I'm not gonna lie...I eat canned greens.  They are just way to easy and convenient.  I'm still kinda new so is there really much difference?


----------



## OceanDude (Apr 26, 2004)

It is better to get the fresh stuff. A lot of the larger grocers offer pre washed pre cut bagged greens (collards, turnip, spinich etc.). But the bag does take up a large amount of the refrigerator space and its hard physically to eat that much before it goes bad. My next best alterntaive is to get frozen greens and toss these in with things that I cook up. I love them. The canned is the other way to go but you are not going to get hte same level of anti oxidents as in the fresh and frozen vareties. The fiber will stll be there though. But the nutrients will be somewhat degraded the further you get from the plant so to speak. I'd take them in that order if possible depending on your local situation and availability.

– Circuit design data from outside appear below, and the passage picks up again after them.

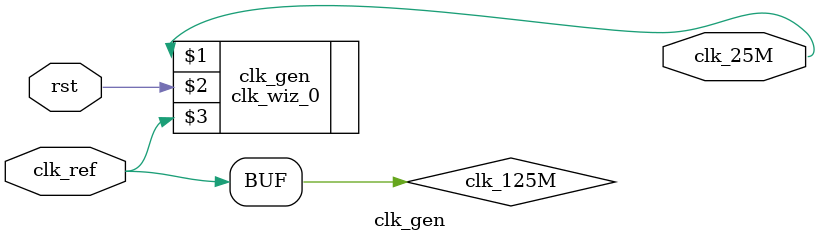
<source format=v>
`timescale 1ns / 1ps
module clk_gen(
    input    clk_ref,    // 입력: 기준 클럭 (예: FPGA 보드로부터의 125MHz 클럭)
    input    rst,        // 입력: 리셋 신호 (Active High, Clocking Wizard IP의 리셋으로 사용)
    output   clk_25M    // 출력: 생성된 100MHz 클럭
);
    
    // 내부 와이어 선언
    wire     clk_125M = clk_ref; // 입력 clk_ref에 대한 별칭 또는 명시적 와이어.
                                 // clk_wiz_0에 입력될 클럭.

    clk_wiz_0   clk_gen ( clk_25M,rst,clk_125M);
    
endmodule

</source>
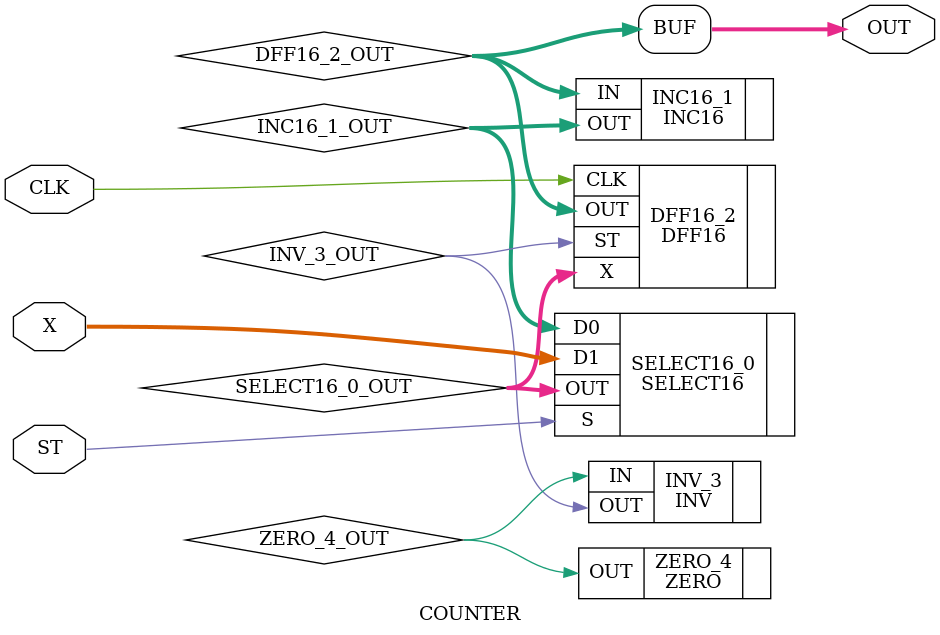
<source format=v>
module COUNTER(
	output [15:0] OUT,
	input ST,
	input [15:0] X,
	input CLK
);

wire [15:0] SELECT16_0_OUT;
wire [15:0] INC16_1_OUT;
wire [15:0] DFF16_2_OUT;
wire INV_3_OUT;
wire ZERO_4_OUT;

SELECT16 SELECT16_0(
	.OUT (SELECT16_0_OUT),
	.S (ST),
	.D1 (X),
	.D0 (INC16_1_OUT)
);
	
INC16 INC16_1(
	.OUT (INC16_1_OUT),
	.IN (DFF16_2_OUT)
);
	
DFF16 DFF16_2(
	.OUT (DFF16_2_OUT),
	.ST (INV_3_OUT),
	.X (SELECT16_0_OUT),
	.CLK (CLK)
);
	
INV INV_3(
	.OUT (INV_3_OUT),
	.IN (ZERO_4_OUT)
);
	
ZERO ZERO_4(
	.OUT (ZERO_4_OUT)
);
	
assign OUT = DFF16_2_OUT;

endmodule

</source>
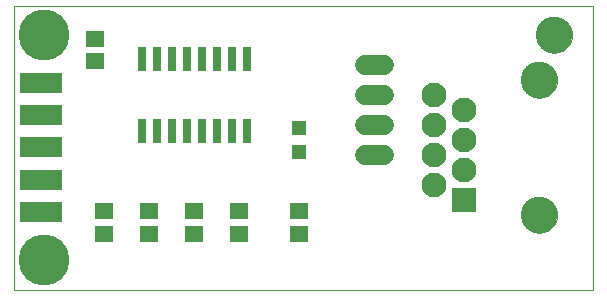
<source format=gts>
G75*
G70*
%OFA0B0*%
%FSLAX24Y24*%
%IPPOS*%
%LPD*%
%AMOC8*
5,1,8,0,0,1.08239X$1,22.5*
%
%ADD10C,0.0000*%
%ADD11C,0.1221*%
%ADD12R,0.0300X0.0840*%
%ADD13R,0.0631X0.0552*%
%ADD14R,0.0512X0.0512*%
%ADD15C,0.0827*%
%ADD16R,0.0827X0.0827*%
%ADD17R,0.1418X0.0709*%
%ADD18C,0.0680*%
%ADD19C,0.1700*%
D10*
X004680Y002050D02*
X004680Y011499D01*
X023971Y011499D01*
X023971Y002050D01*
X004680Y002050D01*
X021589Y004550D02*
X021591Y004598D01*
X021597Y004646D01*
X021607Y004693D01*
X021620Y004739D01*
X021638Y004784D01*
X021658Y004828D01*
X021683Y004870D01*
X021711Y004909D01*
X021741Y004946D01*
X021775Y004980D01*
X021812Y005012D01*
X021850Y005041D01*
X021891Y005066D01*
X021934Y005088D01*
X021979Y005106D01*
X022025Y005120D01*
X022072Y005131D01*
X022120Y005138D01*
X022168Y005141D01*
X022216Y005140D01*
X022264Y005135D01*
X022312Y005126D01*
X022358Y005114D01*
X022403Y005097D01*
X022447Y005077D01*
X022489Y005054D01*
X022529Y005027D01*
X022567Y004997D01*
X022602Y004964D01*
X022634Y004928D01*
X022664Y004890D01*
X022690Y004849D01*
X022712Y004806D01*
X022732Y004762D01*
X022747Y004717D01*
X022759Y004670D01*
X022767Y004622D01*
X022771Y004574D01*
X022771Y004526D01*
X022767Y004478D01*
X022759Y004430D01*
X022747Y004383D01*
X022732Y004338D01*
X022712Y004294D01*
X022690Y004251D01*
X022664Y004210D01*
X022634Y004172D01*
X022602Y004136D01*
X022567Y004103D01*
X022529Y004073D01*
X022489Y004046D01*
X022447Y004023D01*
X022403Y004003D01*
X022358Y003986D01*
X022312Y003974D01*
X022264Y003965D01*
X022216Y003960D01*
X022168Y003959D01*
X022120Y003962D01*
X022072Y003969D01*
X022025Y003980D01*
X021979Y003994D01*
X021934Y004012D01*
X021891Y004034D01*
X021850Y004059D01*
X021812Y004088D01*
X021775Y004120D01*
X021741Y004154D01*
X021711Y004191D01*
X021683Y004230D01*
X021658Y004272D01*
X021638Y004316D01*
X021620Y004361D01*
X021607Y004407D01*
X021597Y004454D01*
X021591Y004502D01*
X021589Y004550D01*
X021589Y009050D02*
X021591Y009098D01*
X021597Y009146D01*
X021607Y009193D01*
X021620Y009239D01*
X021638Y009284D01*
X021658Y009328D01*
X021683Y009370D01*
X021711Y009409D01*
X021741Y009446D01*
X021775Y009480D01*
X021812Y009512D01*
X021850Y009541D01*
X021891Y009566D01*
X021934Y009588D01*
X021979Y009606D01*
X022025Y009620D01*
X022072Y009631D01*
X022120Y009638D01*
X022168Y009641D01*
X022216Y009640D01*
X022264Y009635D01*
X022312Y009626D01*
X022358Y009614D01*
X022403Y009597D01*
X022447Y009577D01*
X022489Y009554D01*
X022529Y009527D01*
X022567Y009497D01*
X022602Y009464D01*
X022634Y009428D01*
X022664Y009390D01*
X022690Y009349D01*
X022712Y009306D01*
X022732Y009262D01*
X022747Y009217D01*
X022759Y009170D01*
X022767Y009122D01*
X022771Y009074D01*
X022771Y009026D01*
X022767Y008978D01*
X022759Y008930D01*
X022747Y008883D01*
X022732Y008838D01*
X022712Y008794D01*
X022690Y008751D01*
X022664Y008710D01*
X022634Y008672D01*
X022602Y008636D01*
X022567Y008603D01*
X022529Y008573D01*
X022489Y008546D01*
X022447Y008523D01*
X022403Y008503D01*
X022358Y008486D01*
X022312Y008474D01*
X022264Y008465D01*
X022216Y008460D01*
X022168Y008459D01*
X022120Y008462D01*
X022072Y008469D01*
X022025Y008480D01*
X021979Y008494D01*
X021934Y008512D01*
X021891Y008534D01*
X021850Y008559D01*
X021812Y008588D01*
X021775Y008620D01*
X021741Y008654D01*
X021711Y008691D01*
X021683Y008730D01*
X021658Y008772D01*
X021638Y008816D01*
X021620Y008861D01*
X021607Y008907D01*
X021597Y008954D01*
X021591Y009002D01*
X021589Y009050D01*
X022089Y010550D02*
X022091Y010598D01*
X022097Y010646D01*
X022107Y010693D01*
X022120Y010739D01*
X022138Y010784D01*
X022158Y010828D01*
X022183Y010870D01*
X022211Y010909D01*
X022241Y010946D01*
X022275Y010980D01*
X022312Y011012D01*
X022350Y011041D01*
X022391Y011066D01*
X022434Y011088D01*
X022479Y011106D01*
X022525Y011120D01*
X022572Y011131D01*
X022620Y011138D01*
X022668Y011141D01*
X022716Y011140D01*
X022764Y011135D01*
X022812Y011126D01*
X022858Y011114D01*
X022903Y011097D01*
X022947Y011077D01*
X022989Y011054D01*
X023029Y011027D01*
X023067Y010997D01*
X023102Y010964D01*
X023134Y010928D01*
X023164Y010890D01*
X023190Y010849D01*
X023212Y010806D01*
X023232Y010762D01*
X023247Y010717D01*
X023259Y010670D01*
X023267Y010622D01*
X023271Y010574D01*
X023271Y010526D01*
X023267Y010478D01*
X023259Y010430D01*
X023247Y010383D01*
X023232Y010338D01*
X023212Y010294D01*
X023190Y010251D01*
X023164Y010210D01*
X023134Y010172D01*
X023102Y010136D01*
X023067Y010103D01*
X023029Y010073D01*
X022989Y010046D01*
X022947Y010023D01*
X022903Y010003D01*
X022858Y009986D01*
X022812Y009974D01*
X022764Y009965D01*
X022716Y009960D01*
X022668Y009959D01*
X022620Y009962D01*
X022572Y009969D01*
X022525Y009980D01*
X022479Y009994D01*
X022434Y010012D01*
X022391Y010034D01*
X022350Y010059D01*
X022312Y010088D01*
X022275Y010120D01*
X022241Y010154D01*
X022211Y010191D01*
X022183Y010230D01*
X022158Y010272D01*
X022138Y010316D01*
X022120Y010361D01*
X022107Y010407D01*
X022097Y010454D01*
X022091Y010502D01*
X022089Y010550D01*
D11*
X022680Y010550D03*
X022180Y009050D03*
X022180Y004550D03*
D12*
X012430Y007340D03*
X011930Y007340D03*
X011430Y007340D03*
X010930Y007340D03*
X010430Y007340D03*
X009930Y007340D03*
X009430Y007340D03*
X008930Y007340D03*
X008930Y009760D03*
X009430Y009760D03*
X009930Y009760D03*
X010430Y009760D03*
X010930Y009760D03*
X011430Y009760D03*
X011930Y009760D03*
X012430Y009760D03*
D13*
X007380Y009676D03*
X007380Y010424D03*
X007680Y004674D03*
X007680Y003926D03*
X009180Y003926D03*
X009180Y004674D03*
X010680Y004674D03*
X010680Y003926D03*
X012180Y003926D03*
X012180Y004674D03*
X014180Y004674D03*
X014180Y003926D03*
D14*
X014180Y006637D03*
X014180Y007463D03*
D15*
X018680Y007550D03*
X019680Y007050D03*
X018680Y006550D03*
X019680Y006050D03*
X018680Y005550D03*
X019680Y008050D03*
X018680Y008550D03*
D16*
X019680Y005050D03*
D17*
X005560Y004640D03*
X005560Y005720D03*
X005560Y006800D03*
X005560Y007880D03*
X005560Y008960D03*
D18*
X016360Y008550D02*
X017000Y008550D01*
X017000Y007550D02*
X016360Y007550D01*
X016360Y006550D02*
X017000Y006550D01*
X017000Y009550D02*
X016360Y009550D01*
D19*
X005680Y010550D03*
X005680Y003050D03*
M02*

</source>
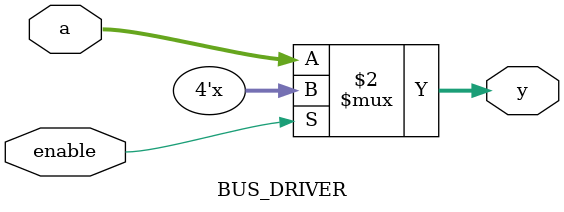
<source format=sv>

module BUS_DRIVER (input logic [3:0] a,
                  input logic enable,
                  output tri [3:0] y
                  );

  assign y = ~enable ? a : 4'bz;


endmodule

</source>
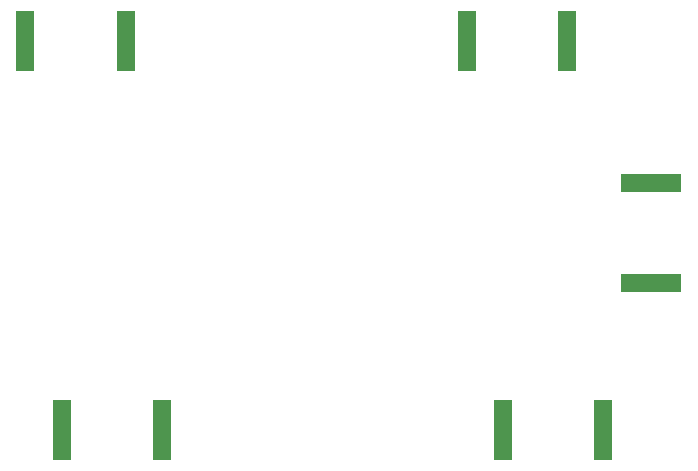
<source format=gbr>
%TF.GenerationSoftware,KiCad,Pcbnew,(6.0.1)*%
%TF.CreationDate,2022-03-10T14:05:26-07:00*%
%TF.ProjectId,RFSoC_directclocking,5246536f-435f-4646-9972-656374636c6f,rev?*%
%TF.SameCoordinates,Original*%
%TF.FileFunction,Paste,Bot*%
%TF.FilePolarity,Positive*%
%FSLAX46Y46*%
G04 Gerber Fmt 4.6, Leading zero omitted, Abs format (unit mm)*
G04 Created by KiCad (PCBNEW (6.0.1)) date 2022-03-10 14:05:26*
%MOMM*%
%LPD*%
G01*
G04 APERTURE LIST*
%ADD10R,1.500000X5.080000*%
%ADD11R,5.080000X1.500000*%
G04 APERTURE END LIST*
D10*
%TO.C,J4*%
X74982800Y-61087000D03*
X83482800Y-61087000D03*
%TD*%
D11*
%TO.C,J1*%
X127980750Y-73093000D03*
X127980750Y-81593000D03*
%TD*%
D10*
%TO.C,J3*%
X123884000Y-93980000D03*
X115384000Y-93980000D03*
%TD*%
%TO.C,J5*%
X112371600Y-61087000D03*
X120871600Y-61087000D03*
%TD*%
%TO.C,J2*%
X86546000Y-93980000D03*
X78046000Y-93980000D03*
%TD*%
M02*

</source>
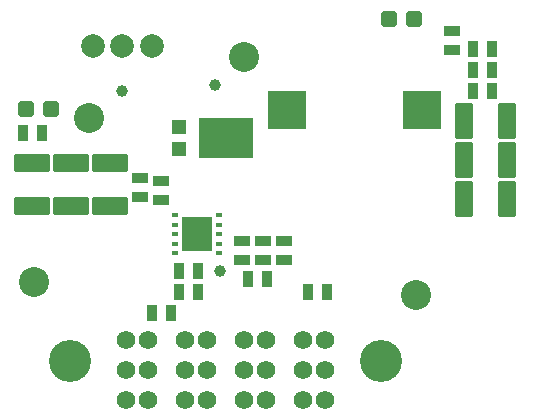
<source format=gbr>
%TF.GenerationSoftware,Altium Limited,Altium Designer,24.2.2 (26)*%
G04 Layer_Color=255*
%FSLAX45Y45*%
%MOMM*%
%TF.SameCoordinates,E368293F-65CA-4DDE-B1C5-A9725366A021*%
%TF.FilePolarity,Positive*%
%TF.FileFunction,Pads,Top*%
%TF.Part,Single*%
G01*
G75*
%TA.AperFunction,SMDPad,CuDef*%
%ADD10R,1.30000X1.30000*%
%ADD11R,4.60000X3.40000*%
G04:AMPARAMS|DCode=12|XSize=1.6mm|YSize=3mm|CornerRadius=0.12mm|HoleSize=0mm|Usage=FLASHONLY|Rotation=180.000|XOffset=0mm|YOffset=0mm|HoleType=Round|Shape=RoundedRectangle|*
%AMROUNDEDRECTD12*
21,1,1.60000,2.76000,0,0,180.0*
21,1,1.36000,3.00000,0,0,180.0*
1,1,0.24000,-0.68000,1.38000*
1,1,0.24000,0.68000,1.38000*
1,1,0.24000,0.68000,-1.38000*
1,1,0.24000,-0.68000,-1.38000*
%
%ADD12ROUNDEDRECTD12*%
G04:AMPARAMS|DCode=13|XSize=1.4mm|YSize=0.9mm|CornerRadius=0.0675mm|HoleSize=0mm|Usage=FLASHONLY|Rotation=270.000|XOffset=0mm|YOffset=0mm|HoleType=Round|Shape=RoundedRectangle|*
%AMROUNDEDRECTD13*
21,1,1.40000,0.76500,0,0,270.0*
21,1,1.26500,0.90000,0,0,270.0*
1,1,0.13500,-0.38250,-0.63250*
1,1,0.13500,-0.38250,0.63250*
1,1,0.13500,0.38250,0.63250*
1,1,0.13500,0.38250,-0.63250*
%
%ADD13ROUNDEDRECTD13*%
G04:AMPARAMS|DCode=14|XSize=1.4mm|YSize=0.9mm|CornerRadius=0.0675mm|HoleSize=0mm|Usage=FLASHONLY|Rotation=0.000|XOffset=0mm|YOffset=0mm|HoleType=Round|Shape=RoundedRectangle|*
%AMROUNDEDRECTD14*
21,1,1.40000,0.76500,0,0,0.0*
21,1,1.26500,0.90000,0,0,0.0*
1,1,0.13500,0.63250,-0.38250*
1,1,0.13500,-0.63250,-0.38250*
1,1,0.13500,-0.63250,0.38250*
1,1,0.13500,0.63250,0.38250*
%
%ADD14ROUNDEDRECTD14*%
%ADD15C,1.00000*%
%ADD16R,3.30000X3.17500*%
G04:AMPARAMS|DCode=17|XSize=1.3mm|YSize=1.3mm|CornerRadius=0.13mm|HoleSize=0mm|Usage=FLASHONLY|Rotation=180.000|XOffset=0mm|YOffset=0mm|HoleType=Round|Shape=RoundedRectangle|*
%AMROUNDEDRECTD17*
21,1,1.30000,1.04000,0,0,180.0*
21,1,1.04000,1.30000,0,0,180.0*
1,1,0.26000,-0.52000,0.52000*
1,1,0.26000,0.52000,0.52000*
1,1,0.26000,0.52000,-0.52000*
1,1,0.26000,-0.52000,-0.52000*
%
%ADD17ROUNDEDRECTD17*%
%ADD18R,2.60000X3.00000*%
%ADD19R,0.60000X0.30000*%
G04:AMPARAMS|DCode=20|XSize=1.6mm|YSize=3mm|CornerRadius=0.12mm|HoleSize=0mm|Usage=FLASHONLY|Rotation=270.000|XOffset=0mm|YOffset=0mm|HoleType=Round|Shape=RoundedRectangle|*
%AMROUNDEDRECTD20*
21,1,1.60000,2.76000,0,0,270.0*
21,1,1.36000,3.00000,0,0,270.0*
1,1,0.24000,-1.38000,-0.68000*
1,1,0.24000,-1.38000,0.68000*
1,1,0.24000,1.38000,0.68000*
1,1,0.24000,1.38000,-0.68000*
%
%ADD20ROUNDEDRECTD20*%
%TA.AperFunction,ComponentPad*%
%ADD24C,2.54000*%
%ADD25C,2.00000*%
%ADD26C,3.56000*%
%ADD27C,1.56000*%
D10*
X2057400Y2328600D02*
D03*
Y2514600D02*
D03*
D11*
X2452400Y2421600D02*
D03*
D12*
X4828200Y2235200D02*
D03*
X4468200D02*
D03*
X4828200Y2565400D02*
D03*
X4468200D02*
D03*
Y1905000D02*
D03*
X4828200D02*
D03*
D13*
X1987500Y939800D02*
D03*
X1822500D02*
D03*
X4540300Y2819400D02*
D03*
X4705300D02*
D03*
Y2997200D02*
D03*
X4540300D02*
D03*
X3310840Y1117600D02*
D03*
X3145840D02*
D03*
X2635300Y1231900D02*
D03*
X2800300D02*
D03*
X2216100Y1117600D02*
D03*
X2051100D02*
D03*
X730300Y2463800D02*
D03*
X895300D02*
D03*
X2216100Y1295400D02*
D03*
X2051100D02*
D03*
X4705300Y3175000D02*
D03*
X4540300D02*
D03*
D14*
X1727200Y2089100D02*
D03*
Y1924100D02*
D03*
X4368800Y3333700D02*
D03*
Y3168700D02*
D03*
X2768600Y1555700D02*
D03*
Y1390700D02*
D03*
X2590800Y1555700D02*
D03*
Y1390700D02*
D03*
X1905000Y2063700D02*
D03*
Y1898700D02*
D03*
X2946400Y1555700D02*
D03*
Y1390700D02*
D03*
D15*
X2362200Y2870200D02*
D03*
X2400300Y1295400D02*
D03*
X1574800Y2819400D02*
D03*
D16*
X2971800Y2664460D02*
D03*
X4114800D02*
D03*
D17*
X4042000Y3429000D02*
D03*
X3832000D02*
D03*
X968600Y2667000D02*
D03*
X758600D02*
D03*
D18*
X2207260Y1610360D02*
D03*
D19*
X2017260Y1770360D02*
D03*
Y1690360D02*
D03*
Y1610360D02*
D03*
Y1530360D02*
D03*
Y1450360D02*
D03*
X2397260Y1770360D02*
D03*
Y1690360D02*
D03*
Y1610360D02*
D03*
Y1530360D02*
D03*
Y1450360D02*
D03*
D20*
X812800Y1852000D02*
D03*
Y2212000D02*
D03*
X1143000Y1852000D02*
D03*
Y2212000D02*
D03*
X1473200Y1852000D02*
D03*
Y2212000D02*
D03*
D24*
X1295400Y2590800D02*
D03*
X2603500Y3111500D02*
D03*
X4064000Y1094740D02*
D03*
X825500Y1206500D02*
D03*
D25*
X1324800Y3200400D02*
D03*
X1574800D02*
D03*
X1824800D02*
D03*
D26*
X3762710Y538800D02*
D03*
X1134710D02*
D03*
D27*
X1792710Y208800D02*
D03*
X1604710D02*
D03*
X1792710Y462800D02*
D03*
X1604710D02*
D03*
X1792710Y716800D02*
D03*
X1604710D02*
D03*
X3292710Y208800D02*
D03*
X3104710D02*
D03*
X3292710Y462800D02*
D03*
X3104710D02*
D03*
X3292710Y716800D02*
D03*
X3104710D02*
D03*
X2792710Y208800D02*
D03*
X2604710D02*
D03*
X2792710Y462800D02*
D03*
X2604710D02*
D03*
X2792710Y716800D02*
D03*
X2604710D02*
D03*
X2292710Y208800D02*
D03*
X2104710D02*
D03*
X2292710Y462800D02*
D03*
X2104710D02*
D03*
X2292710Y716800D02*
D03*
X2104710D02*
D03*
%TF.MD5,b82ea392dc8e80f163c60dd8c0db9cca*%
M02*

</source>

Oh, its always more expensive to get the fresh or frozen stuff but in my opinion its all about quality nutrition.

Just my 2 cents,
-OD


----------



## aztecwolf (Apr 26, 2004)

> _*Originally posted by OceanDude *_
> It is better to get the fresh stuff. A lot of the larger grocers offer pre washed pre cut bagged greens (collards, turnip, spinich etc.). But the bag does take up a large amount of the refrigerator space and its hard physically to eat that much before it goes bad. My next best alterntaive is to get frozen greens and toss these in with things that I cook up. I love them. The canned is the other way to go but you are not going to get hte same level of anti oxidents as in the fresh and frozen vareties. The fiber will stll be there though. But the nutrients will be somewhat degraded the further you get from the plant so to speak. I'd take them in that order if possible depending on your local situation and availability.
> 
> Oh, its always more expensive to get the fresh or frozen stuff but in my opinion its all about quality nutrition.
> ...


not only quality of nutrition, but quality of taste, fresh is better then frozen, frozen is better then canned.


----------



## LAM (Apr 26, 2004)

> _*Originally posted by aztecwolf *_
> not only quality of nutrition, but quality of taste, fresh is better then frozen, frozen is better then canned.




definetly...frozen vegetables can acutally be MORE nutritious then fresh as they are picked at peak times then immediately frozen while fresh veggies can spend a long time on the road before they get to market...


----------